Die älteste Teilnehmerin ist 71 Jahre alt
Für einen Reifenwechsel reicht dieses Kleinwerkzeug allerdings nicht. Das können die Frauen, von denen die älteste 71 ist, gleich feststellen. Denn nicht nur Theorie, sondern vor allem auch Praxis in einer Werkstatt in der Weil der Städter Josef-Beyerle-Straße stehen auf dem Stundenplan. Bevor der Wagenheber angesetzt wird, hat Anika Holtermüller einen „Tipp für die Hausfrau“ parat: „Benetzen Sie einen Reifen mit Wasser, in dem Spülmittel ist. Dort, wo er Blasen bildet, ist er undicht“, sagt sie. Im Zweifel sollte man jedoch immer die Werkstatt auf die Reifen schauen lassen, denn diese seien lebenswichtig.

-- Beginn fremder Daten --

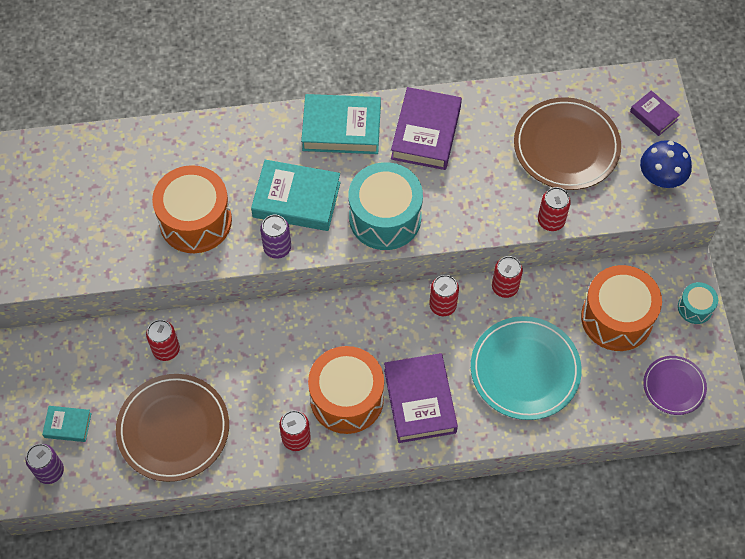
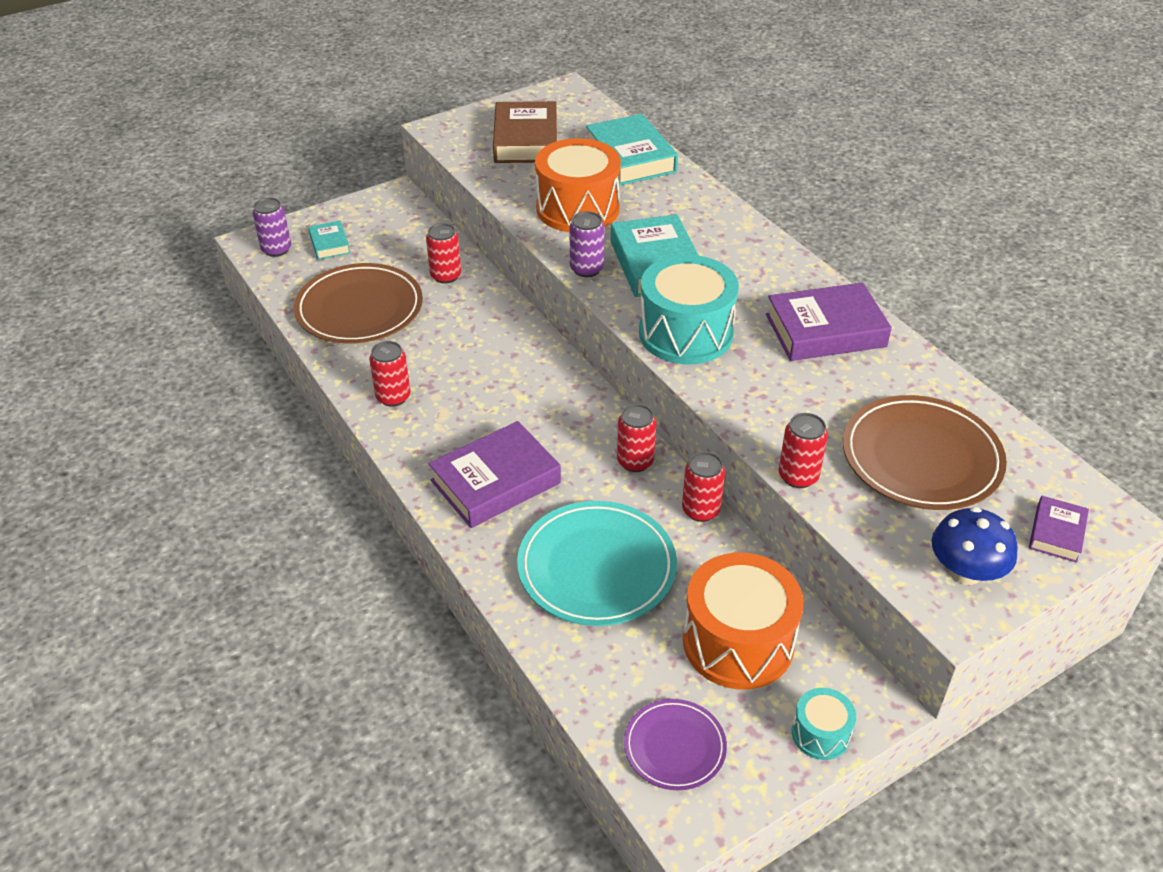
camera: 65 degrees right, 20 degrees down
turquoise book [301,94,381,154] -> turquoise book moved to [586,114,678,186]
orange drum [308,346,384,434] -> none
none -> brown book [493,101,557,163]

„Haben Sie schon Ihren Ersatzreifen entdeckt?“ fragt sie in die Runde. Von den sechs Frauen melden sich drei. Auf die Frage „Wer weiß eigentlich, wo die Batterie sitzt?“ gehen zwei Finger in die Höhe. Am Ende des Tages werden es alle wissen. Und sie haben gesehen, wie man mit einem Starterkabel umgeht und dass man es laut Anika Holtermüller immer dabei haben sollte. „Es schadet auch nichts zu wissen, wo der Sicherungskasten ist und was sich dahinter verbirgt“, sagt die junge Frau, die Mitglied im Akademischen Motorsportclub Stuttgart ist und selbst alles an ihrem Fahrzeug repariert – „außer Räder auswuchten. Dazu habe ich nicht das nötige Werkzeug.“
Nun geht es ans Reifen wechseln – für viele Frauen keine leichte Übung, ist doch auch einige Muskelkraft dazu nötig. „Ich habe zwar einen Wagenheber, der ist auch schon benutzt worden, nur nicht von mir“, sagt eine der Teilnehmerinnen lachend. Als sich die letzten beiden Schrauben lösen, gibt’s Applaus. „Wer mag denn die Reifen wieder draufsetzen?“ fragt Holtermüller in die Runde. Eine 47-Jährige meldet sich und ist nach erfolgreicher Tat sichtlich stolz. „Ich habe zum ersten Mal selbst einen Reifen gewechselt. Das ist ein cooles Gefühl, und es war gar nicht so einfach.“
In fünf Jahrzehnten noch nie liegengeblieben
Auch Waltraud Bächle aus Weil der Stadt, die seit 50 Jahren Auto fährt, „will wenigstens einen Reifenwechsel können“. Sie brauche die Werkstatt ihres Vertrauens und sei auch noch nie liegengeblieben. „Aber etwas Angst, dass es einmal passieren könnte, fährt immer mit“, sagt sie.
Und diesem Gefühl, der Technik ausgeliefert zu sein, will der VHS-Kurs begegnen. Elke Odrich-Liebthal, die stellvertretende VHS-Leiterin, wollte schon länger in Leonberg einen solchen Kurs anbieten, fand jedoch keine Werkstatt, die mitmachte. Umso mehr freut sie sich, dass es jetzt in Weil der Stadt klappte. Die Begeisterung der Frauen gibt ihr Recht. Als eines der Autos auf der Hebebühne nach oben schwebt und sonst Verborgenes sichtbar wird, ist das Interesse groß. Zu diesem Zeitpunkt ist auch längst die Frage geklärt, wo denn bei den Fahrzeugen der Teilnehmerinnen der Abschlepphaken sitzt.